- **LATIHAN 1**
Terjemahkan ke dalam bahasa Inggris kalimat berikut dari teks tentang ketaatan kepada pemerintah: "Menaati pemerintah merupakan prinsip yang harus dijaga oleh umat Islam."
- **LATIHAN 2**
Salin tanpa perubahan bagian teks tentang ketaatan kepada pemerintah di antara "Menaati pemerintah merupakan" dan "(Fathul Bari, 13/120).", termasuk kedua batas itu.
- **LATIHAN 3**
Sambung teks tentang ketaatan kepada pemerintah, dimulai setelah kalimat terakhir yang tercantum.

Bahkan permasalahan semacam ini dikembalikan kepada pemerintah dan
mayoritas umat Islam, dan dalam hal ini setiap individu pun wajib untuk
mengikuti pemerintah dan mayoritas umat Islam. Maka dari itu, jika ada
seseorang yang melihat hilal (bulan sabit) namun pemerintah menolak
persaksiannya, sudah sepatutnya untuk tidak dianggap persaksian tersebut dan
wajib baginya untuk mengikuti mayoritas umat Islam dalam permasalahan itu.”
(Ash-Shahihah 2/443)
Menaati pemerintah merupakan prinsip yang harus dijaga oleh umat Islam.
Terlebih pemerintah kita telah berupaya menempatkan utusan-utusan pada pos
pos ru’yatul hilal di d berbagai daerah di segenap nusantara ini. Rasulullah saw.
bersabda :
“Barangsiapa menaatiku berarti telah menaati Allah, barangsiapa menentangku
berarti telah menentang Allah, barangsiapa menaati pemimpin (umat)ku berarti
telah menaatiku, dan barang siapa menentang pemimpin (umat)ku berarti telah
menentangku.” (HR. Al-Bukhari dan Muslim, dari shahabat Abu Hurairah)
Al-Hafizh Ibnu Hajar Al-Asqalani berkata: “Di dalam hadits ini terdapat
keterangan tentang kewajiban menaati para pemerintah dalam perkara-perkara
yang bukan kemaksiatan. Adapun hikmahnya adalah untuk menjaga persatuan
dan kebersamaan (umat Islam), karena di dalam perpecahan terdapat
kerusakan.” (Fathul Bari, 13/120).
Sebagai rasa syukur kita kepada Allah Subhanahu wa Ta’ala pula hendaklah kita
hidupkan bulan yang penuh barakah itu dengan amalan-amalan shalih, amalan
amalan yang ikhlash dan mencocoki sunnah Rasulullah. Kita menjauhkan dari
amalan-amalan yang tidak ada contoh dari Rasulullah. Karena Rasulullah
Shallallahu ‘alaihi wa Sallam telah berwasiat :
“Barangsiapa yang membuat-buat amalan baru dalam agama kami yang bukan
bagian darinya, maka perbuatannya tersebut tertolak.” (HR. Al-Bukhari dan
Muslim)
Beliau Shallallahu ‘alaihi wa Sallam juga bersabda :
“Barangsiapa yang mengamalkan suatu amalan yang tidak ada contoh dari kami,
maka amalannya tersebut tertolak.” (HR. Muslim)

- **BAHAN SUMBER**

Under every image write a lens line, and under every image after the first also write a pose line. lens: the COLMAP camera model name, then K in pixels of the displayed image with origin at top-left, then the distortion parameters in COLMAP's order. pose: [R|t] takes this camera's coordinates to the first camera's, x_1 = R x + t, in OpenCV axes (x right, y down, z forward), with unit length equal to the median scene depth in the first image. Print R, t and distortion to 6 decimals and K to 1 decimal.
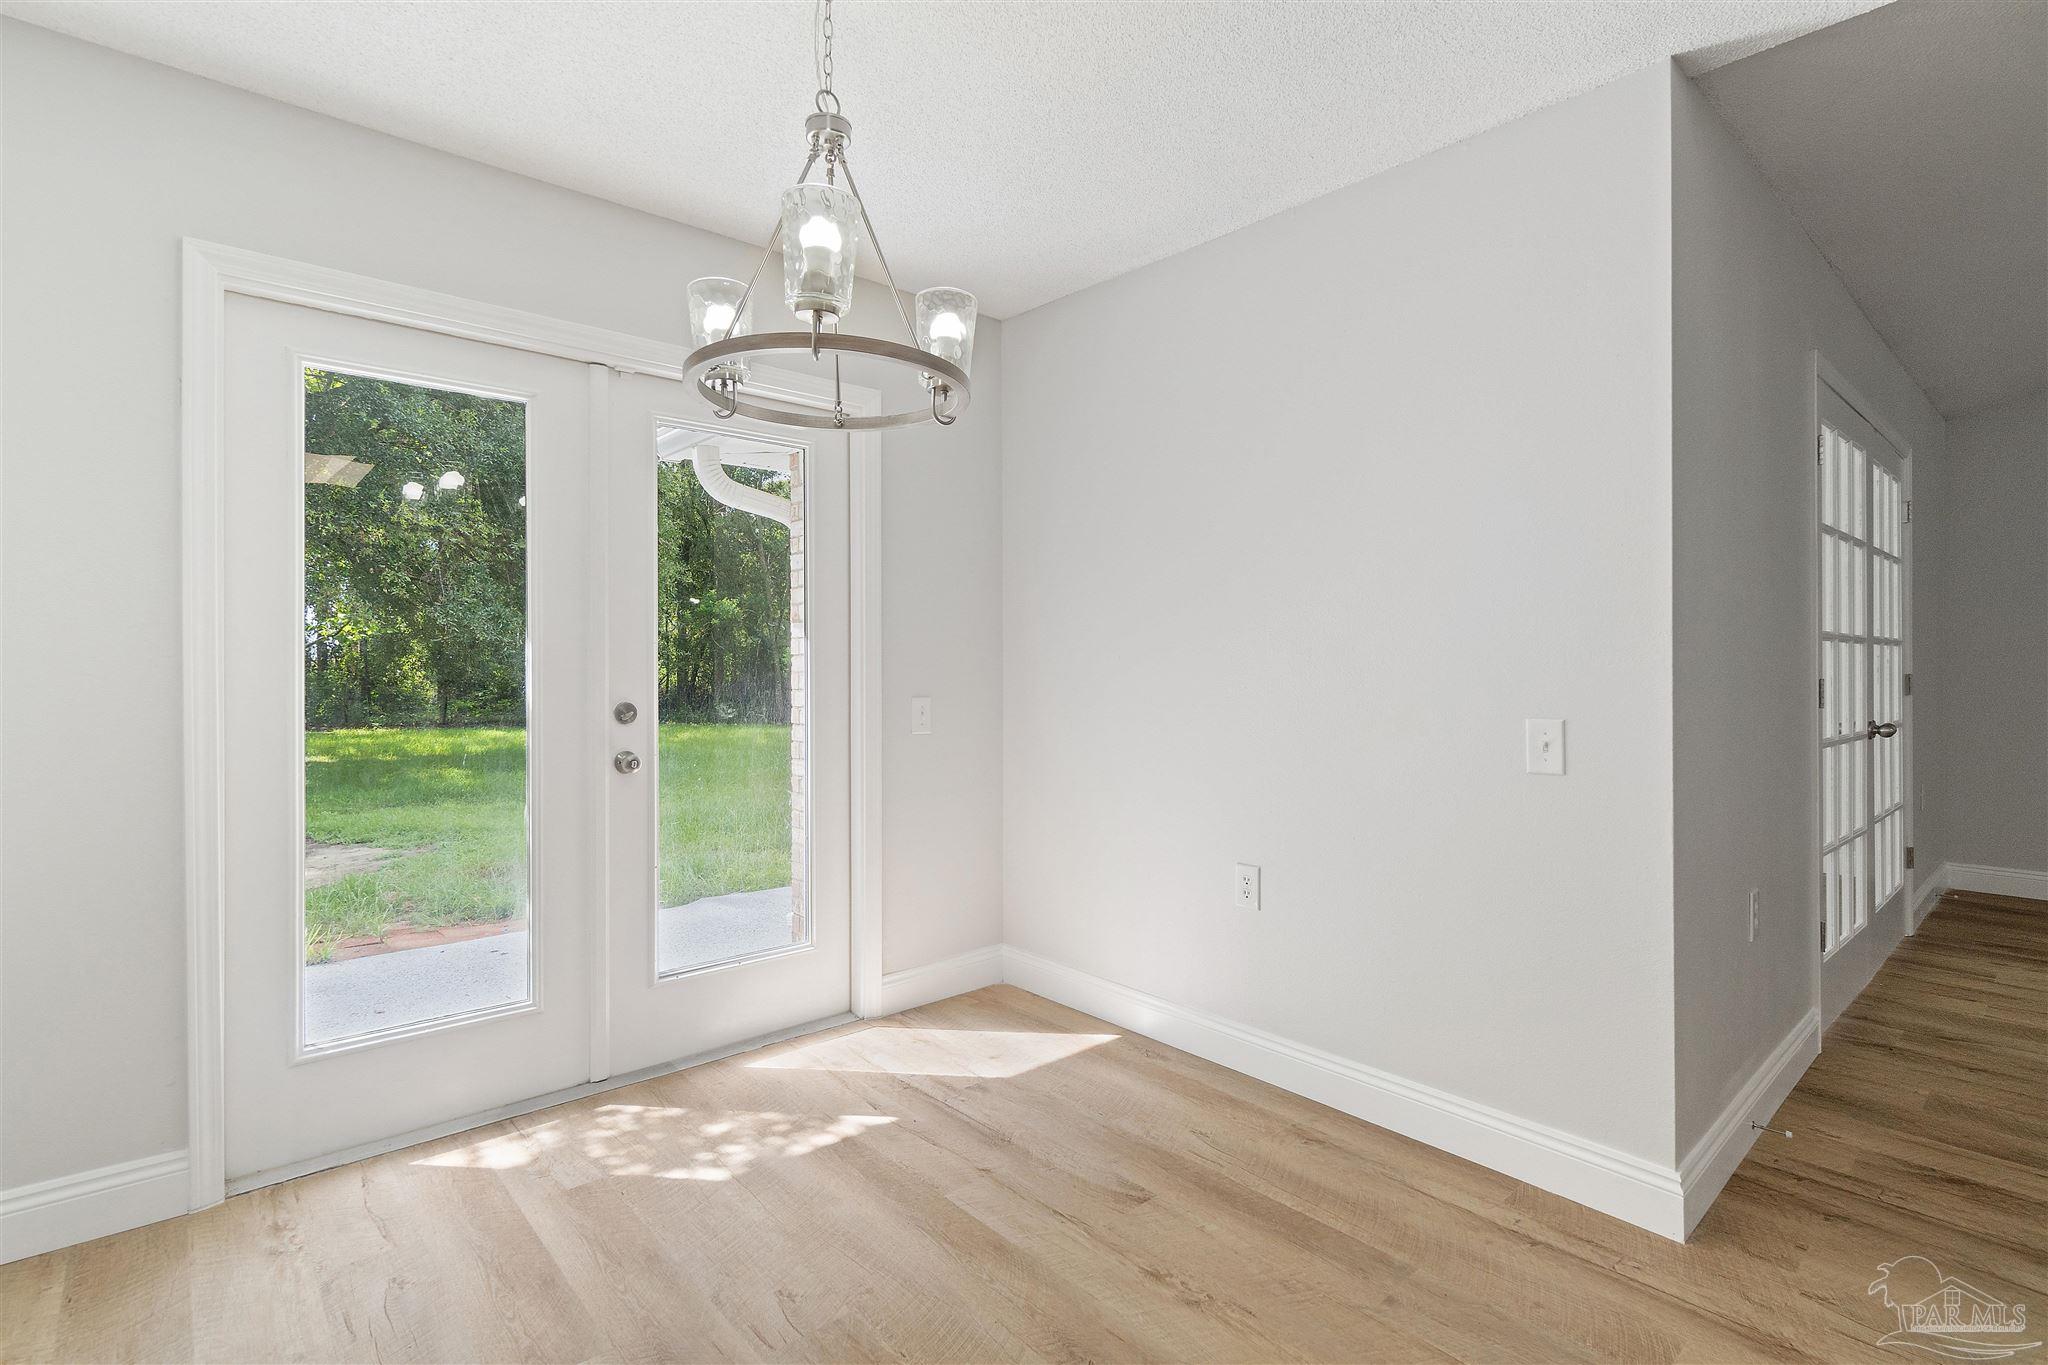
lens RADIAL K [[955.3, 0, 1024.7], [0, 955.3, 674.2], [0, 0, 1]] dist [0.001230, -0.000676]
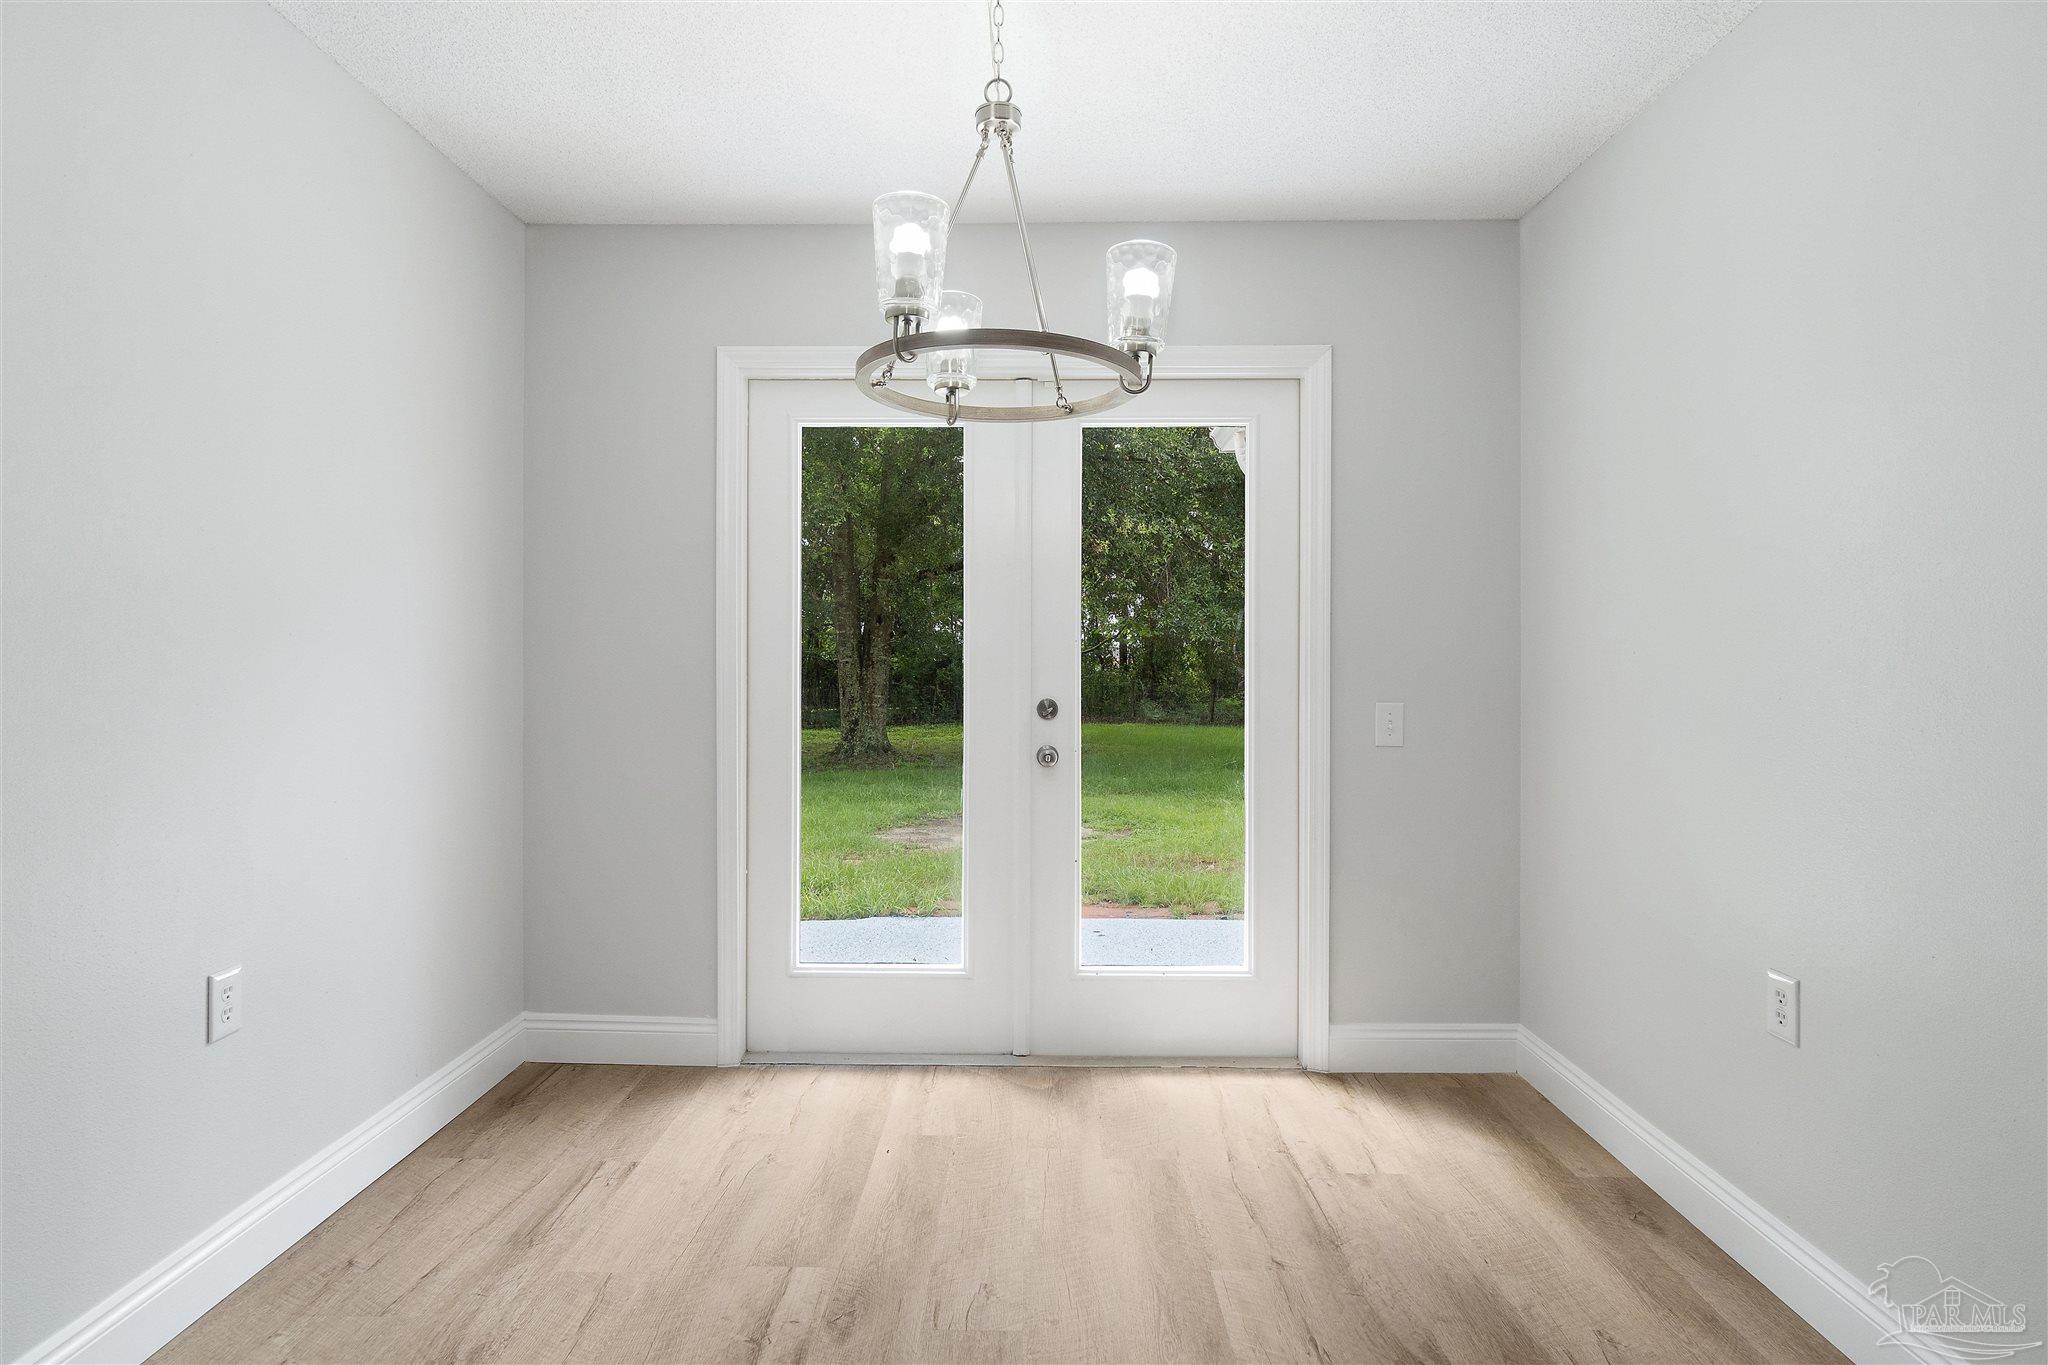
lens RADIAL K [[1058.7, 0, 1025.1], [0, 1058.7, 675.5], [0, 0, 1]] dist [-0.003590, 0.003109]
pose [[0.743987, 0.008488, -0.668140, 0.335484], [-0.008356, 0.999959, 0.003399, 0.000069], [0.668142, 0.003054, 0.744028, 0.128611]]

- **HASIL TUGAS 1**
Obeying the government is a principle that Muslims must uphold.

- **HASIL TUGAS 2**
Menaati pemerintah merupakan prinsip yang harus dijaga oleh umat Islam.
Terlebih pemerintah kita telah berupaya menempatkan utusan-utusan pada pos
pos ru’yatul hilal di d berbagai daerah di segenap nusantara ini. Rasulullah saw.
bersabda :
“Barangsiapa menaatiku berarti telah menaati Allah, barangsiapa menentangku
berarti telah menentang Allah, barangsiapa menaati pemimpin (umat)ku berarti
telah menaatiku, dan barang siapa menentang pemimpin (umat)ku berarti telah
menentangku.” (HR. Al-Bukhari dan Muslim, dari shahabat Abu Hurairah)
Al-Hafizh Ibnu Hajar Al-Asqalani berkata: “Di dalam hadits ini terdapat
keterangan tentang kewajiban menaati para pemerintah dalam perkara-perkara
yang bukan kemaksiatan. Adapun hikmahnya adalah untuk menjaga persatuan
dan kebersamaan (umat Islam), karena di dalam perpecahan terdapat
kerusakan.” (Fathul Bari, 13/120).

- **HASIL TUGAS 3**
Para ‘ulama berkata : “Bahwa hadits merupakan kaidah agung di antara kaidah
kaidah Islam. Ini merupakan salah satu bentuk jawami’ kalim (kalimat singkat
namun bermakna luas) yang dimikili oleh Rasulullah Shallallahu ‘alaihi wa
Sallam. Hadits ini sangat jelas dalam membatalkan semua bentuk bid’ah dan
hal-hal baru yang dibuat dalam agama. Lafazh kedua lebih bersifat umum,
karena mencakup semua orang yang mengamalkan bid’ah, walaupun
pembuatnya orang lain.”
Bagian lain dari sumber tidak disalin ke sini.